In this study, several morphological and histological features in commonly used laboratory animals were distinct from those of the human. First, the endplate is thought to contain both a cartilaginous and an osseous component.¹³ However, we have shown that in both the mouse and rat, the endplate consisted primarily of a CEP adjacent to the growth plate, with only small secondary ossification centers. Although the rabbit and goat endplates have both CEPs and bony endplates, they contain growth plates adjacent to the bony endplates. The adult human endplate contains a thick CEP and a bony endplate, but the growth plate has been replaced by trabecular bone.

All the animals studied here (mouse, rat, rabbit, and goat) have a full thickness growth plate that lies adjacent to the vertebral bone.

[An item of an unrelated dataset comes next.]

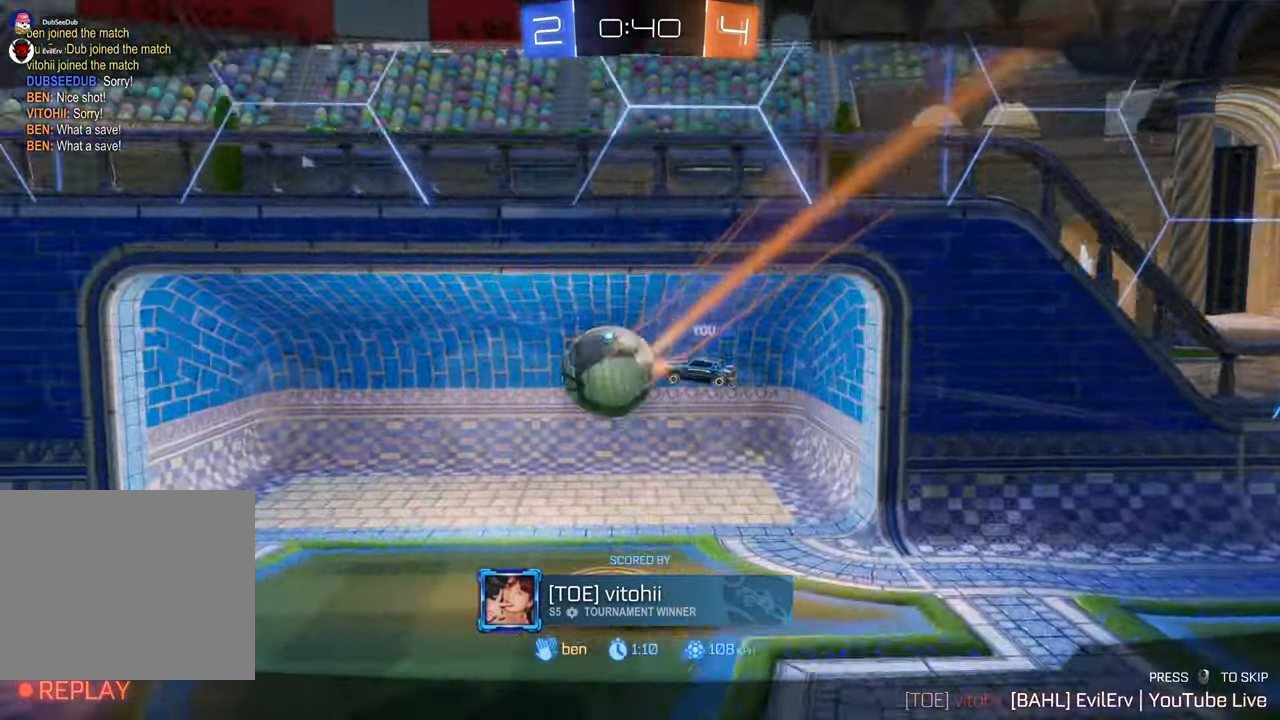
{"dt_ms": 500, "buttons": [], "left_stick": "center", "right_stick": "center", "events": [[300, "DPAD_LEFT", "down"], [300, "DPAD_RIGHT", "down"], [317, "DPAD_LEFT", "up"], [317, "DPAD_RIGHT", "up"], [350, "DPAD_LEFT", "down"], [367, "DPAD_LEFT", "up"]]}
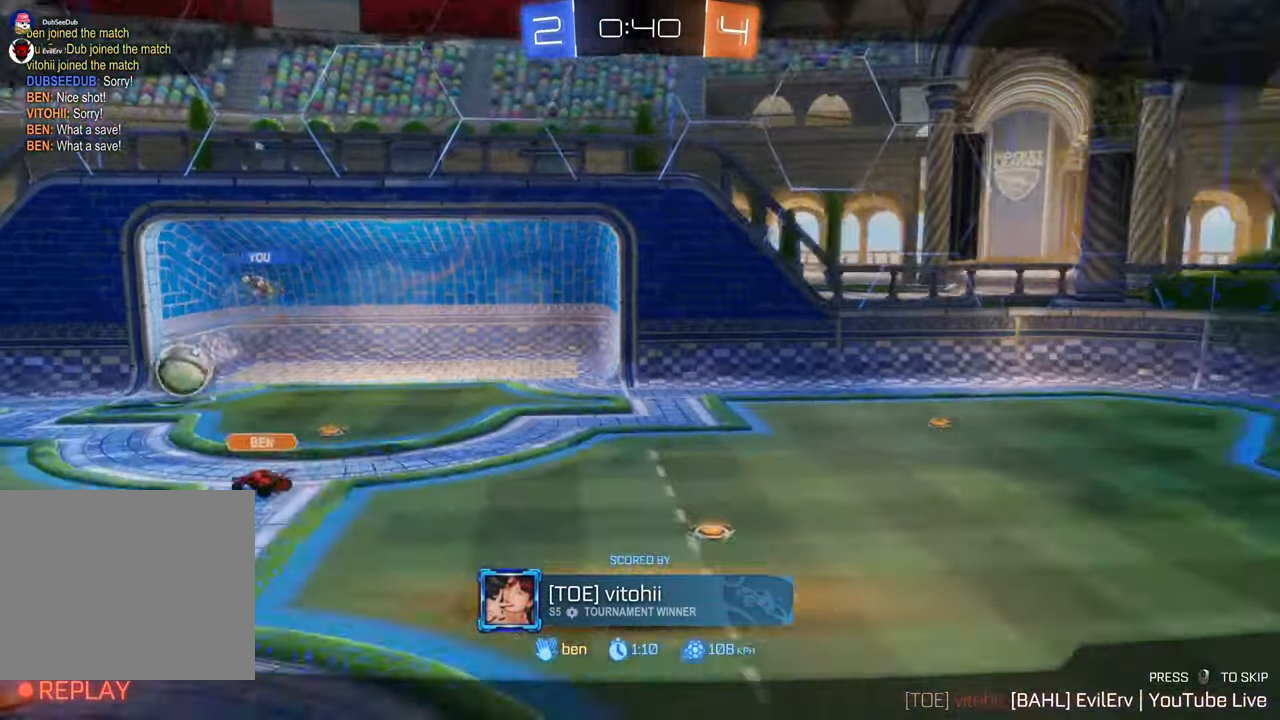
{"dt_ms": 500, "buttons": [], "left_stick": "center", "right_stick": "center", "events": []}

It is unclear if the growth plate will ever fuse in these animals as the growth plate in human adults. For example, the Nubian goat studied here is already 48 months in age, and considered to have reached adulthood (the Nubian goats have a normal life span of 8 to 12 years and are sexually mature at an age as early as 6 mo). Mouse has a growth plate up to the age of 1 year (data not shown). Sexually mature animals still have growth plates, suggesting that the animal may still have growth capacity.

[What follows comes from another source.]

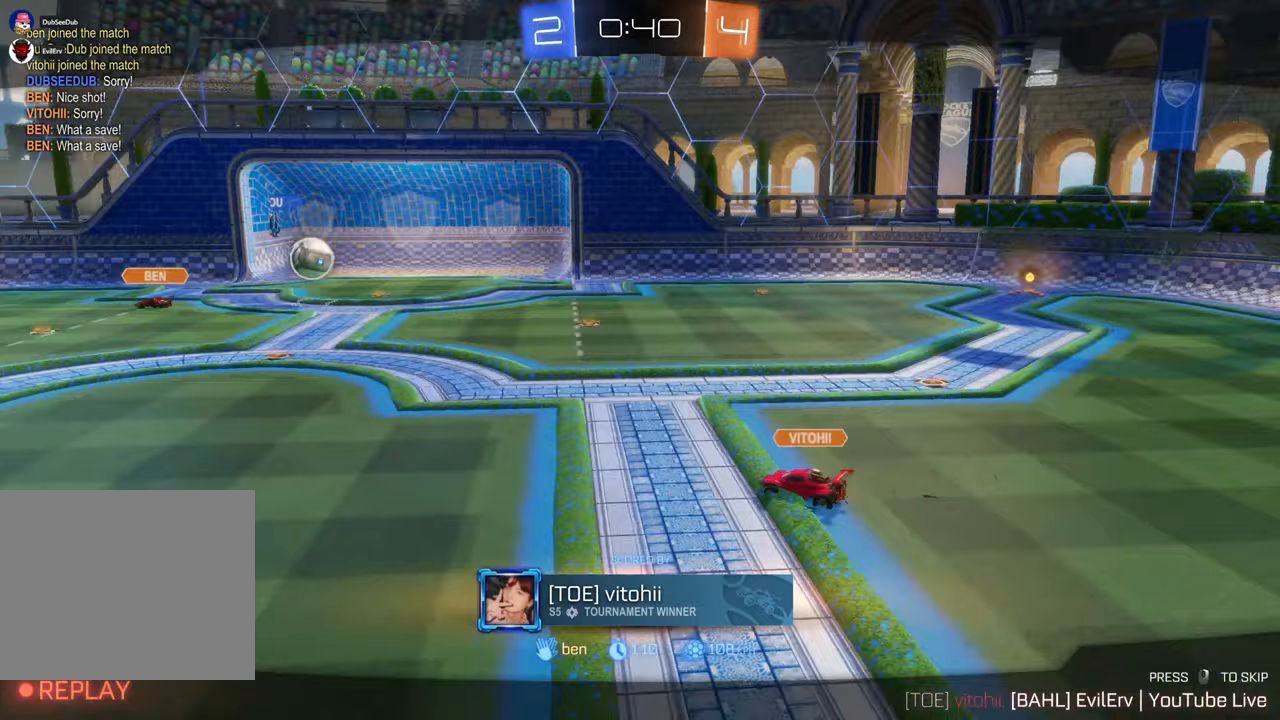
{"dt_ms": 500, "buttons": [], "left_stick": "center", "right_stick": "center", "events": []}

Not surprisingly, histological features of the human are distinct from those of rodents and goat, but bears striking similarities to those of the cynomolgus monkey. Both the human and monkey endplates contain a cartilaginous zone near the IVD, and an intermediate zone with calcified cartilage.¹⁴ Interestingly, there is a thin layer of growth cartilage in the 3- to 4-year-old cynomolgus monkey (these monkeys reach sexual maturity at about 5 yr of age and have a life span of 30 yr in captivity). It is not clear whether this difference is due to the fact that humans stand upright for a more prolonged period, whereas monkeys spend significant time as quadrupeds. In the future, it would be informative to examine human infant and adolescent specimens to further understand the evolution of secondary ossification centers and growth plates in the human. Our study clearly shows that the human IVDs seem relatively mature compared with the animals with regard to the persistence of a growth plate in the quadrupeds. However, the monkey endplate structures bear striking similarities to that of the humans.¹⁴ These findings suggest that novel biological treatments developed on the basis of testing in quadruped animals ideally should be tested in monkeys or other primates before clinical trials.

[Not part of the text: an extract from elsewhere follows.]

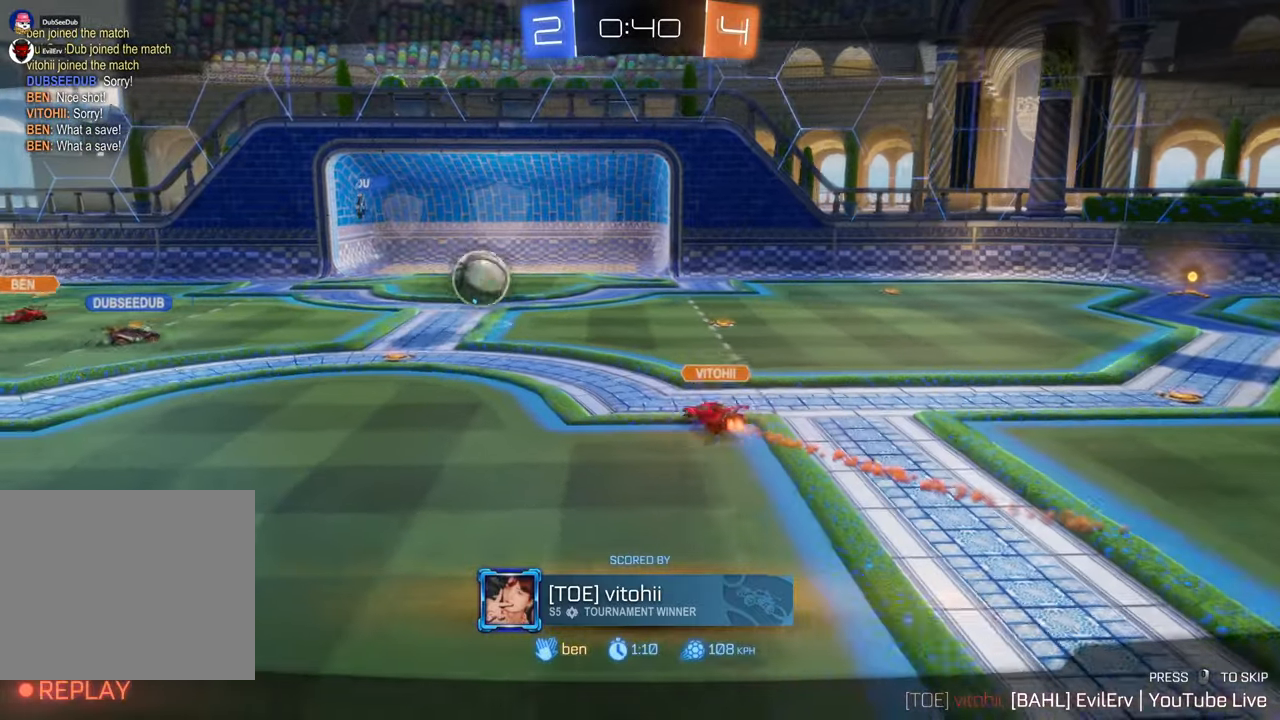
{"dt_ms": 500, "buttons": [], "left_stick": "center", "right_stick": "center", "events": []}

The contour of the endplate is uneven. A biomechanical study on human cadaveric spine found that the peripheral endplate is stronger than the central endplate.¹⁵ Although decreased bone mineral density of the adjacent vertebrae and disc degeneration correlates with weaker endplates, the location of weakness is always in the center.¹⁶ Bone remodeling may explain, in part, why the peripheral endplate is stronger than the central endplate.¹⁷ A magnetic resonance imaging (MRI) study has indeed shown that the endplate of the human lumbar spine is thinner in the center.¹⁸ In this study, we have only examined the midsagittal section of the endplates. Future studies using micro-computed tomography and micro-MRI will better delineate the 3-dimensional structure of the endplates.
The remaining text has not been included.